>>>

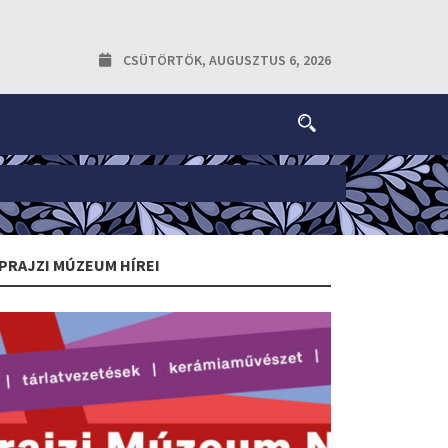
CSÜTÖRTÖK, AUGUSZTUS 6, 2026
PRAJZI MÚZEUM HÍREI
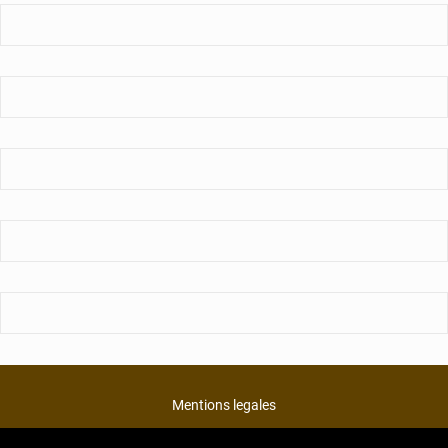
Mentions legales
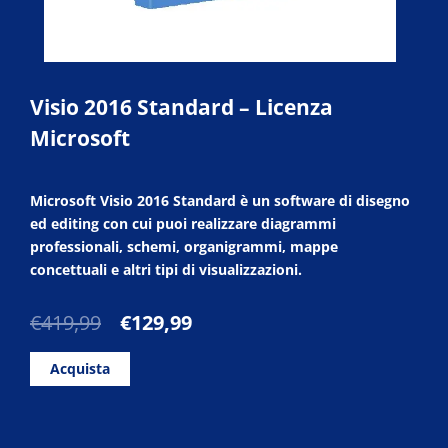
Visio 2016 Standard – Licenza
Microsoft
Microsoft Visio 2016 Standard è un software di disegno
ed editing con cui puoi realizzare diagrammi
professionali, schemi, organigrammi, mappe
concettuali e altri tipi di visualizzazioni.
Il
Il
€
419,99
€
129,99
prezzo
prezzo
originale
attuale
Acquista
era:
è:
€419,99.
€129,99.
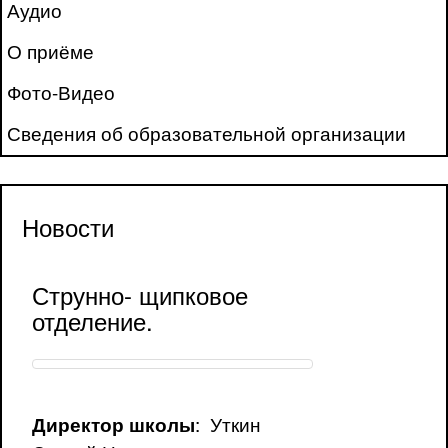
Аудио
О приёме
Фото-Видео
Сведения об образовательной организации
Новости
Струнно- щипковое
отделение.
: Уткин
Директор школы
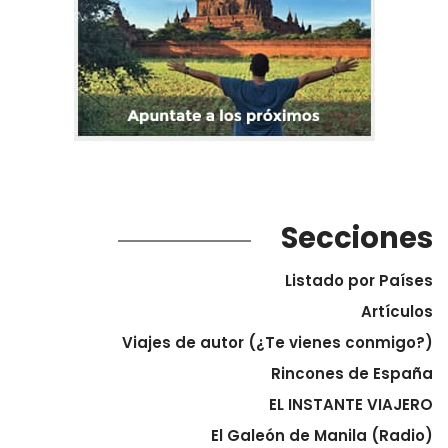
Secciones
Listado por Países
Artículos
Viajes de autor (¿Te vienes conmigo?)
Rincones de España
EL INSTANTE VIAJERO
El Galeón de Manila (Radio)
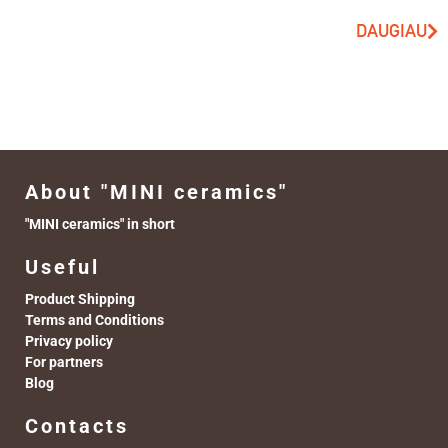
DAUGIAU
About "MINI ceramics"
"MINI ceramics" in short
Useful
Product Shipping
Terms and Conditions
Privacy policy
For partners
Blog
Contacts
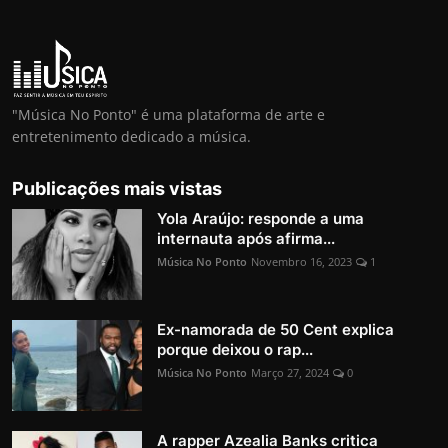
"Música No Ponto" é uma plataforma de arte e
entretenimento dedicado a música.
Publicações mais vistas
Yola Araújo: responde a uma
internauta após afirma...
Música No Ponto
Novembro 16, 2023
1
Ex-namorada de 50 Cent explica
porque deixou o rap...
Música No Ponto
Março 27, 2024
0
A rapper Azealia Banks critica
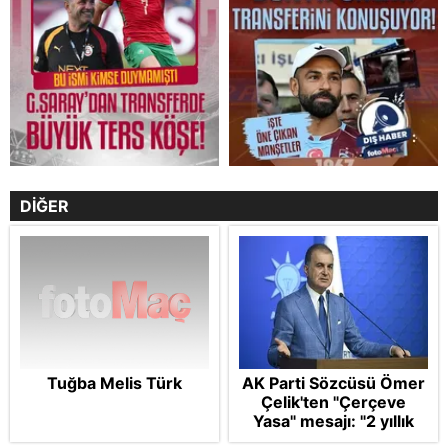
DİĞER
Tuğba Melis Türk
AK Parti Sözcüsü Ömer
Çelik'ten "Çerçeve
Yasa" mesajı: "2 yıllık
sürecin en önemli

<<<

Task: Please convert the lines between the one holding "plataforma de arte e" and the one holding "A rapper Azealia Banks critica", inclusive, into a JSON list of strings, one string per line, with blank lines left out.

Output:
[
  "\"Música No Ponto\" é uma plataforma de arte e",
  "entretenimento dedicado a música.",
  "Publicações mais vistas",
  "Yola Araújo: responde a uma",
  "internauta após afirma...",
  "Música No Ponto",
  "Novembro 16, 2023",
  "1",
  "Ex-namorada de 50 Cent explica",
  "porque deixou o rap...",
  "Música No Ponto",
  "Março 27, 2024",
  "0",
  "A rapper Azealia Banks critica"
]